To whom Constantinople and Byzantium legacy belong to, Greece, Turkey or Bulgaria?

By: | Post date: 2016-05-08 | Comments: No Comments
Posted in categories: Culture, Mediaeval Greek, Modern Greek

To anyone who claims it.

I mean, seriously, what are you going to do? Sue the claimants you don’t like in the Hague?

It belongs to the Greeks, who continue to call the City Constantinople and the empire Byzantine, Andrew Baird nothwithstanding, whose literary and church culture is suffused with Byzantium, and whose language if not range of ethnicities came to coincide with Byzantium’s.

It belongs to the Turks, who see the remnants of Byzantium all around them in İstanbul, and whose Ottoman forebears assumed both the mantle and many of the institutions of the Empire of Rum.

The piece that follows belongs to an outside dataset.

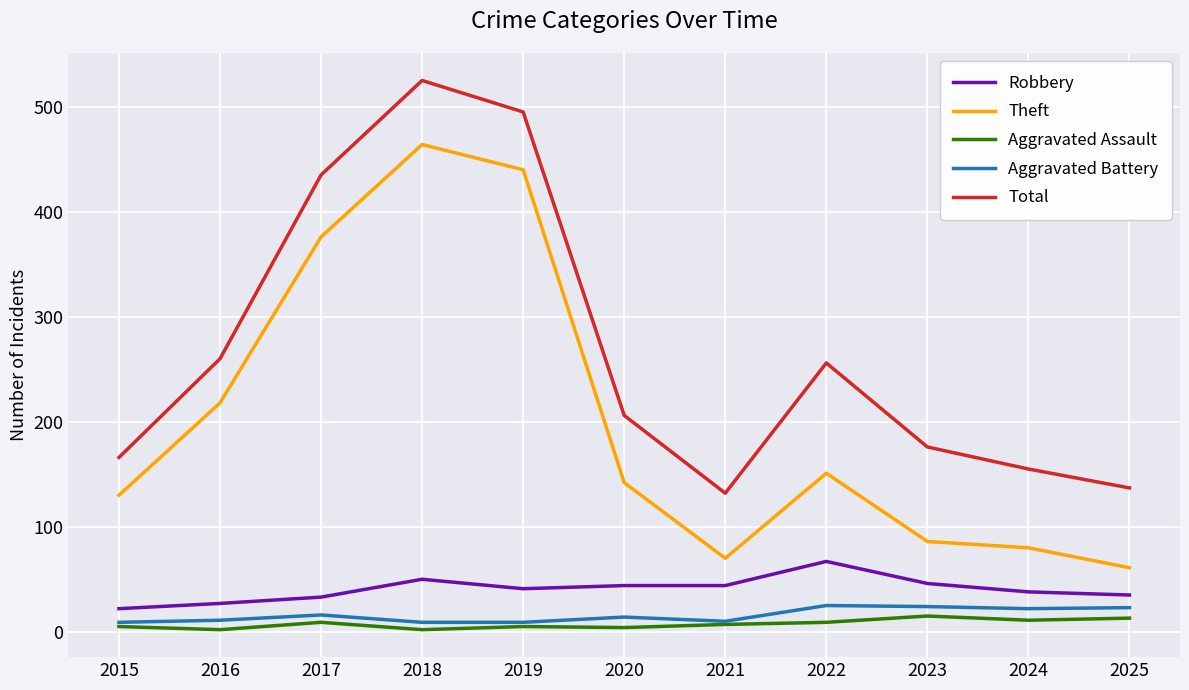

At which category is the sum across all series the highest?

2018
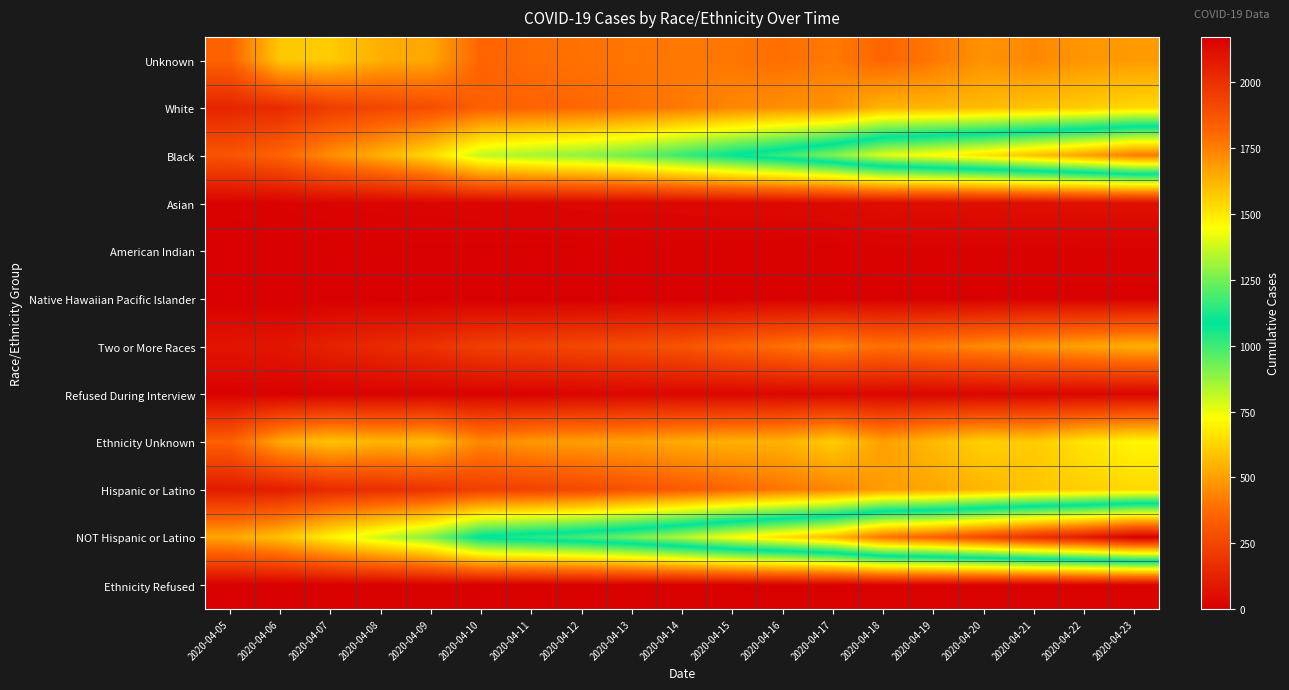

Between 2020-04-05 and 2020-04-09, which is larger?

2020-04-09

It belongs to the Bulgarians, at least in part, because their Orthodoxy was, for the better part of a millennium, Tsarigrad’s—even if Krum did drink wine out of Nicephorus’ skull, and Basil made has name as the Bulgar-Slayer.

It definitely belongs to the Russians, who saw themselves as the Third Rome for centuries.

I’m reminded of one of the many pointless disputes on who claims whom as theirs in Greek history. The target of the dispute was the military feats of the Souliotes: Orthodox by creed, Albanian by language. Who got to claim them?

A Greek author could be expected to say “Obviously us”, but the Greek author in question (who was an Arvanite) had exactly the right answer, even if it was intended as a dodge.

Their legacy was for the whole world.